**Directions**
Each line of the data below from the one holding "ες μετά το ασκησιογενές" to the one holding "ίπεδο mRNA χρησιμοποιήθηκε real-time PCR. Οι", inclusive, is to be reproduced exactly; no other line belongs in the answer.

═════ Records

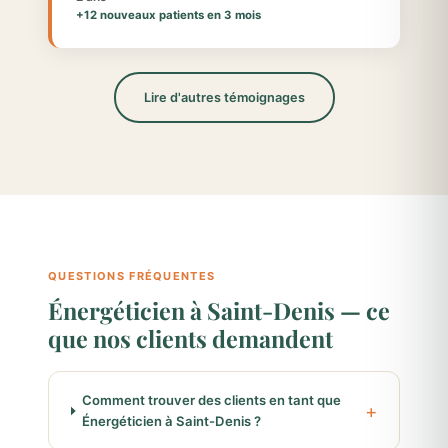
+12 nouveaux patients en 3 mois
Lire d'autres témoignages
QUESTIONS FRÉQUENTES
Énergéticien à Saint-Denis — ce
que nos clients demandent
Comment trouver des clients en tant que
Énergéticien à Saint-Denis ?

══════════
═════ Records

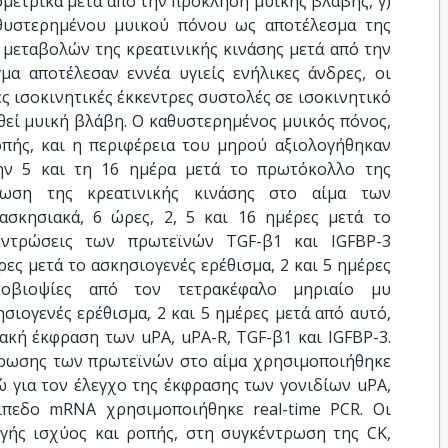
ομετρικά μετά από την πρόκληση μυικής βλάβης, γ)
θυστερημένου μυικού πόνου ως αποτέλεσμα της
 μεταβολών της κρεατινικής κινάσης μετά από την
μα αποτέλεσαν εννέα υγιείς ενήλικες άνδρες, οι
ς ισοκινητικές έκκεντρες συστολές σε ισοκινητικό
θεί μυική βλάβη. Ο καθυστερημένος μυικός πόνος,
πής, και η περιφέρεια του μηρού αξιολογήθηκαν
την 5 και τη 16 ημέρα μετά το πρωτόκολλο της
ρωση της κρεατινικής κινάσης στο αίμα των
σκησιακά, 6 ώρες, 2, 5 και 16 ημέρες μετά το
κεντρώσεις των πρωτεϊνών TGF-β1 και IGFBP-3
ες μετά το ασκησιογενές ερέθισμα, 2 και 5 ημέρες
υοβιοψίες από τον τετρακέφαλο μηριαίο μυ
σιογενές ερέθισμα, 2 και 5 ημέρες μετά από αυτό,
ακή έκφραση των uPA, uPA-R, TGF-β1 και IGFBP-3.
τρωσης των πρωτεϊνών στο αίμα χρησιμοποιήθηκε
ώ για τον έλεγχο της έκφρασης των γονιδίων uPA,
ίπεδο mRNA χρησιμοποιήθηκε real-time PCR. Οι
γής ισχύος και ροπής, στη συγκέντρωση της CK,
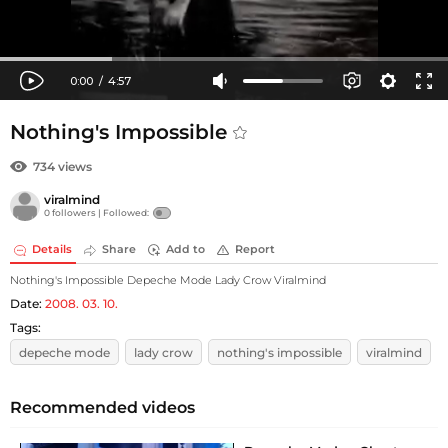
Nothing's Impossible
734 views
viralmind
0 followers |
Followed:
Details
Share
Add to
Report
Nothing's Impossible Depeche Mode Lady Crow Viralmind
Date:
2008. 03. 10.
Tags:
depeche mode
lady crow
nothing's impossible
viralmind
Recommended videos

══════════
═════ Records

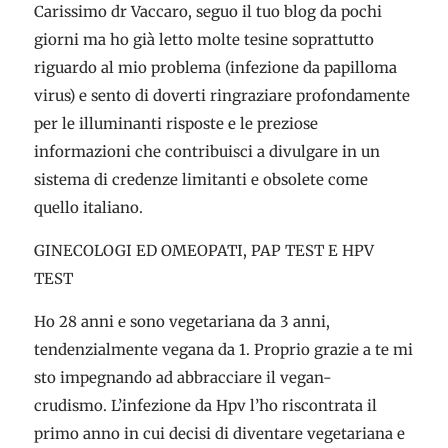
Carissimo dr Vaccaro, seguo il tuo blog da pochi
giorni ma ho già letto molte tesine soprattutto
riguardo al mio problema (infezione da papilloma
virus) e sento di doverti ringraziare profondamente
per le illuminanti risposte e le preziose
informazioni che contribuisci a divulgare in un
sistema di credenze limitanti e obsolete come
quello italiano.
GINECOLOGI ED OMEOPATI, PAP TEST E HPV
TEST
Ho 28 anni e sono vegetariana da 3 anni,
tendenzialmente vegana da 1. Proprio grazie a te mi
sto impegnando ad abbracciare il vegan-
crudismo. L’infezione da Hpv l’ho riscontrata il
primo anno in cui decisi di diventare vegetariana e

══════════

**Your solution**
ες μετά το ασκησιογενές ερέθισμα, 2 και 5 ημέρες
υοβιοψίες από τον τετρακέφαλο μηριαίο μυ
σιογενές ερέθισμα, 2 και 5 ημέρες μετά από αυτό,
ακή έκφραση των uPA, uPA-R, TGF-β1 και IGFBP-3.
τρωσης των πρωτεϊνών στο αίμα χρησιμοποιήθηκε
ώ για τον έλεγχο της έκφρασης των γονιδίων uPA,
ίπεδο mRNA χρησιμοποιήθηκε real-time PCR. Οι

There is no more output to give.